Bormann                 Expires November 23, 2019               [Page 4]
Internet-Draft         CBOR tags for typed arrays               May 2019

   In the CBOR representation, the total number of elements in the array
   is not expressed explicitly, but implied from the length of the byte
   string and the length of each representation.  It can be computed
   inversely to the previous formula from the length of the byte string
   in bytes: "bytelength >> (f + ll)".

   For the uint8/sint8 values, the endianness is redundant.  Only the
   big endian variant is used.  The Tag that would signify the little
   endian variant of sint8 MUST NOT be used, its tag number is marked as
   reserved.  As a special case, the Tag that would signify the little
   endian variant of uint8 is instead assigned to signify that the
   numbers in the array are using clamped conversion from integers, as
   described in more detail in Section 7.1.11 ("ToUint8Clamp") of the
   ES6 JavaScript specification [TypedArrayES6]; the assumption here is
   that a program-internal representation of this array after decoding
   would be marked this way for further processing, providing
   "roundtripping" of JavaScript typed arrays through CBOR.

### Source excerpt:
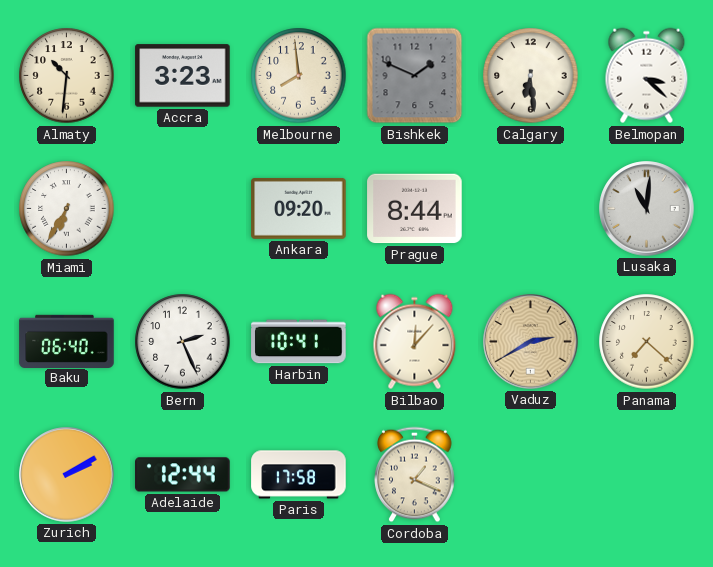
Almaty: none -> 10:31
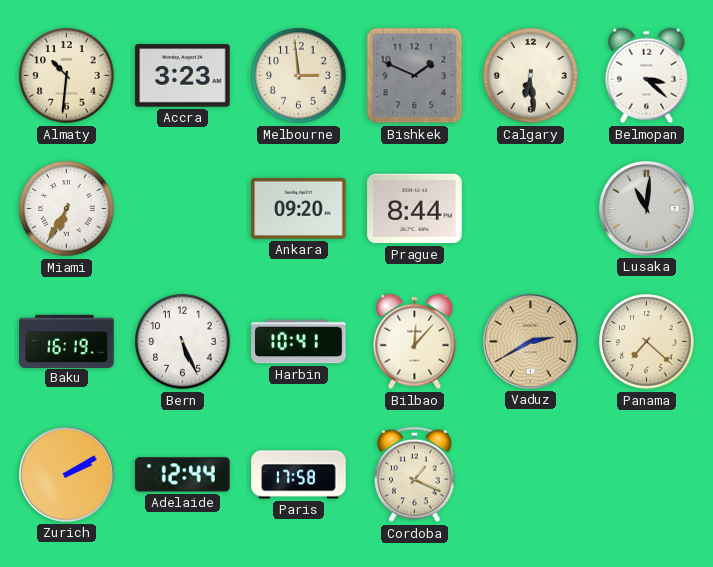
Melbourne: 7:59 -> 2:59
Baku: 06:40 -> 16:19
Bern: 2:26 -> 5:26
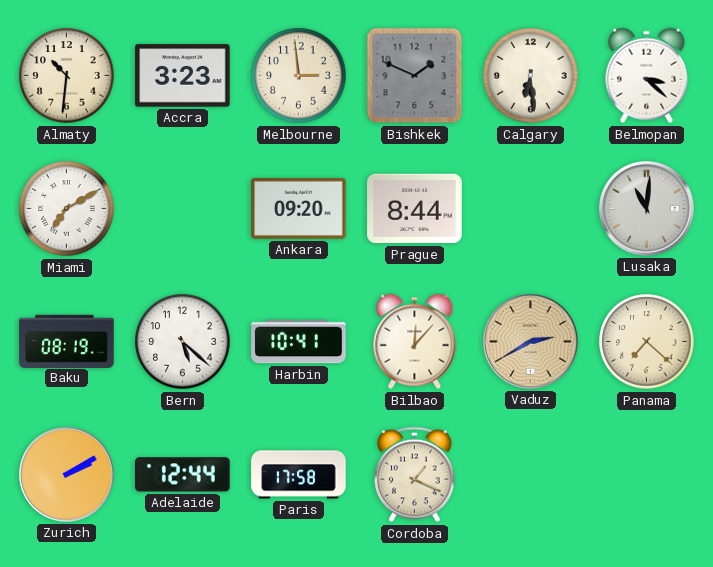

### What is expected:
List every word or expression that appears inside double quotation marks in the excerpt on CBOR tags for typed arrays.

### Response to the task:
- "bytelength >> (f + ll)"
- "ToUint8Clamp"
- "roundtripping"